Here are the most commonly used labor and delivery pain medications:

Epidural.
The epidural is the pain relief of choice for two thirds of all laboring women delivering at hospitals. The major reasons for the epidural’s current surge in popularity are its relative safety (only a small amount of medication is needed to achieve the desired effect), its ease of administration, and its patient-friendly results (local pain relief in the lower part of the body that allows you to be awake during the birth and alert enough to greet your baby immediately after it). It’s also considered safer for your baby than other anesthetics because the epidural is injected directly into the spine (technically, into the epidural space, which is located between the ligament that sheathes the vertebrae and the membrane that covers the spinal cord), which means the drug barely reaches the bloodstream (unlike other anesthetics). And even better news: An epidural can be given to you as soon as you ask for one—no need to wait until you’re dilated a certain amount (3 or 4 cm, for instance). Studies show that even an early epidural doesn’t increase the chances of a C-section as was once believed, nor does it slow down labor significantly. And even if labor does slow down a bit with an epidural, your doctor can give you Pitocin (a synthetic version of oxytocin, the hormone that triggers contractions naturally) to help get your labor back up to speed again.

Here’s what you can expect if you’re having an epidural:

Before the epidural is administered, an IV of fluids is started (this is done to prevent a drop in blood pressure, a side effect some women have with an epidural; fluids will keep your blood pressure from going too low).

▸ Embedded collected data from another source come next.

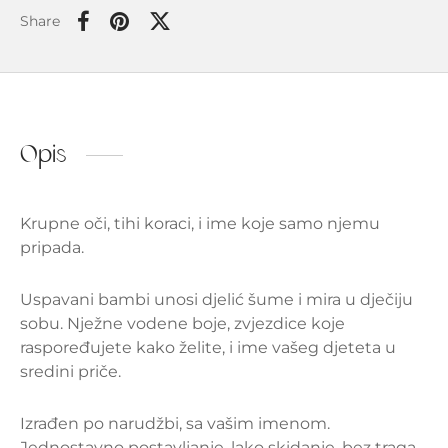
Share
Opis
Krupne oči, tihi koraci, i ime koje samo njemu
pripada.
Uspavani bambi unosi djelić šume i mira u dječiju
sobu. Nježne vodene boje, zvjezdice koje
raspoređujete kako želite, i ime vašeg djeteta u
sredini priče.
Izrađen po narudžbi, sa vašim imenom.
Jednostavno postavljanje, lako skidanje, bez traga.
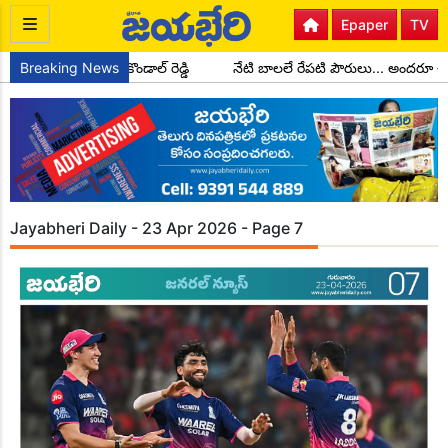
Epaper
TV
డల అధ్యక్షులుగా చాడ కొండాల్ రెడ్డి
Breaking News
నేటి బాలలే రేపటి పౌరులు... అందరూ 
Jayabheri Daily - 23 Apr 2026 - Page 7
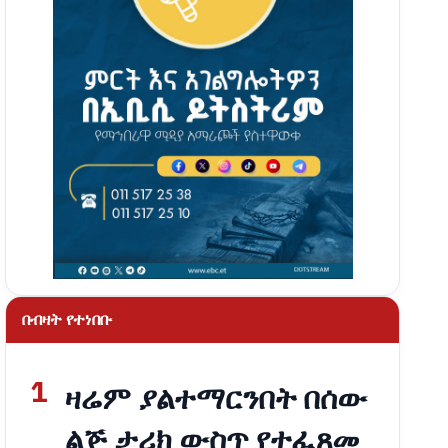
በብዛት የተነበቡ
1
ዛሬም ያልተማርንበት በሰው
ልጅ ታሪክ ውስጥ የተፈጸመ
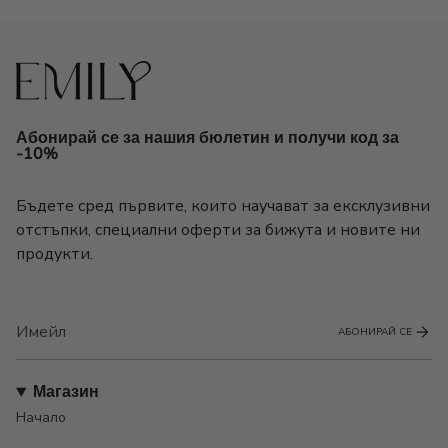
Абонирай се за нашия бюлетин и получи код за
-10%
Бъдете сред първите, които научават за ексклузивни
отстъпки, специални оферти за бижута и новите ни
продукти.
АБОНИРАЙ СЕ
Магазин
Начало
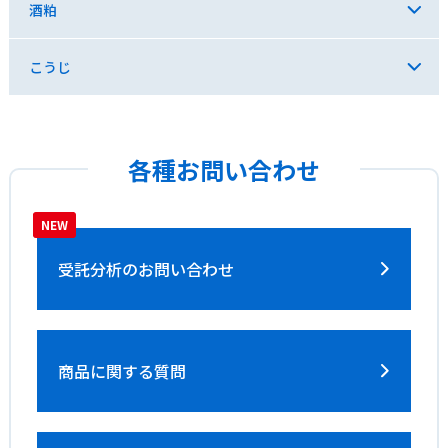
酒粕
こうじ
各種お問い合わせ
受託分析の
お問い合わせ
商品に関する質問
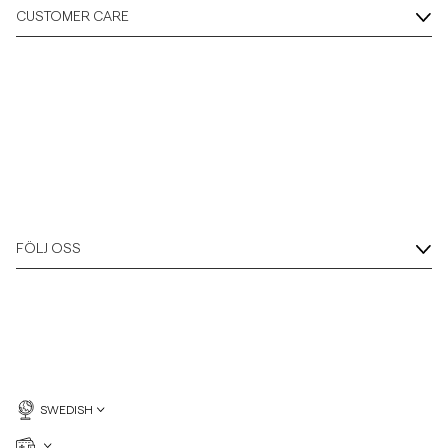
CUSTOMER CARE
FÖLJ OSS
SWEDISH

In some hospitals (policies vary), a catheter (tube) is inserted into the bladder just before or just after administration of the epidural and stays in place to drain urine while the epidural is in effect (since the medication may suppress the urge to urinate). In other hospitals, the bladder is just drained intermittently with a catheter as needed.

Your lower and midback are wiped with an antiseptic solution and a small area of the back is numbed with a local anesthetic. A larger needle is placed through the numbed area into the epidural space of the spine, usually while you’re lying on your side or sitting up and leaning over a table or being supported by your spouse, coach, or nurse. Some women feel a little pressure as the needle is inserted. Others feel a little tingling or a momentary shooting pain as the needle finds the correct spot. If you’re lucky (and many women are), you might not feel a thing while the epidural is being administered. Besides, compared to the pain of contractions, any discomfort from a needle poke is likely to be pretty minimal.